Dès 1985, Donna Haraway, dans son “Manifesto for Cyborgs : Science, Technology, and Socialist Feminism in the 80’s”, faisait le constat que les définitions socioculturelles du corps devaient être révisées et que de nouvelles stratégies d’incarnation, basées sur l’interaction entre l’homme et la machine, devaient être adoptées. Le développement récent et la complexification des ressources du numérique nous invitent aujourd’hui à reconsidérer ces problématiques. Nous nous intéresserons donc à l'impact de la cyberculture sur les représentations corporelles. À partir de l’analyse de la façon dont les sujets singuliers et collectifs se construisent au sein de la cyberculture, nous évaluerons l’influence du numérique sur nos perceptions du corps et de l’identité, nous étudierons ses effets sur notre manière d’être au monde et de représenter nos corps. La notion de sujet distribué (le “distributed self” dont parle Katherine Hayles dans How We Became Posthuman (1999)) pourra nous guider dans notre recherche tant il permet de nous demander comment les sujets prennent corps (mais de quel corps s’agit-il) face au numérique. Quelle place est donnée/est à donner à nos corps dans la cyberculture et quelles incarnations pour le numérique même ?

La relation du corps à la technologie est à la fois élémentaire et ancestrale. Elle est liée à l'outil, prolongement de la main, du corps et fondement de la culture, tout autant Techne que Poiesis. En quoi l’outil numérique propose-t-il un mode de relation au corps différent des autres techniques? Cette relation inextricable de l'homme à la technique se prolonge aujourd'hui dans le champ du numérique d’une manière qui demande à être pensée et qui fait dire à Lisa Yaszek (The Self Wired: Technology and Subjectivity in Contemporary Narrative. 2002) ou Thierry Hoquet (Cyborg philosophie : penser contre les dualismes. 2011) que nous sommes tous, à plus ou moins grande échelle et plus ou moins métaphoriquement, des “cyborgs”: ces êtres, mi-homme mi-machine, qui, par leur corporéité hybride, posent la question de l’ontologie humaine face au numérique.
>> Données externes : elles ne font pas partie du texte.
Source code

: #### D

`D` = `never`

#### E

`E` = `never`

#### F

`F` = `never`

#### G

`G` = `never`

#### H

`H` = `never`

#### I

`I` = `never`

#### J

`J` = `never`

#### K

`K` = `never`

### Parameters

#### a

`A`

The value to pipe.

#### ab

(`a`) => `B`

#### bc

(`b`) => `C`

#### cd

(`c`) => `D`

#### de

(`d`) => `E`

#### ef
L’idéologie posthumaniste et transhumaniste développera l'idée du cyborg et la poussera à l'extrême en promettant à l’homme un corps perfectionné et augmenté par la technologie. Ces courants qui touchent les champs de la philosophie, de la médecine, de la psychologie, des sciences cognitives mais aussi de l'Art pourront être explorés.

Comme souvent, ce sont les Arts qui ont su les premiers prendre en considération les changements que l'avènement de cette nouvelle culture apportait. Ils ont été les premiers à saisir ce que le numérique pouvait signifier pour le corps, pour ses modes de perception et de représentation : de la littérature d’anticipation aux Cyberarts (liés à la performance, l’installation, la vidéo, l’animation, etc.), en passant par les expérimentations réalisées autour de la réalité virtuelle ou augmentée (notamment autour de la figure de l’avatar, au cinéma ou bien dans la performance dansée), les Arts nous aident à penser ces nouvelles corporéités ainsi que leurs conséquences sociétales et culturelles.

En plus du corps réel et des représentations du corps, le numérique bouleverse les savoirs et les modes d'apprentissage. Les concepts de digital humanities (humanités numériques) ou plus généralement de Digital studies en témoignent. L’émergence de ces nouveaux paradigmes démontre que les sciences de l’homme et de la société prennent acte de ce devenir. Aussi est-il nécessaire que la recherche se penche sur les nouveaux modes épistémiques liés à ces représentations du corps engendrées par le numérique.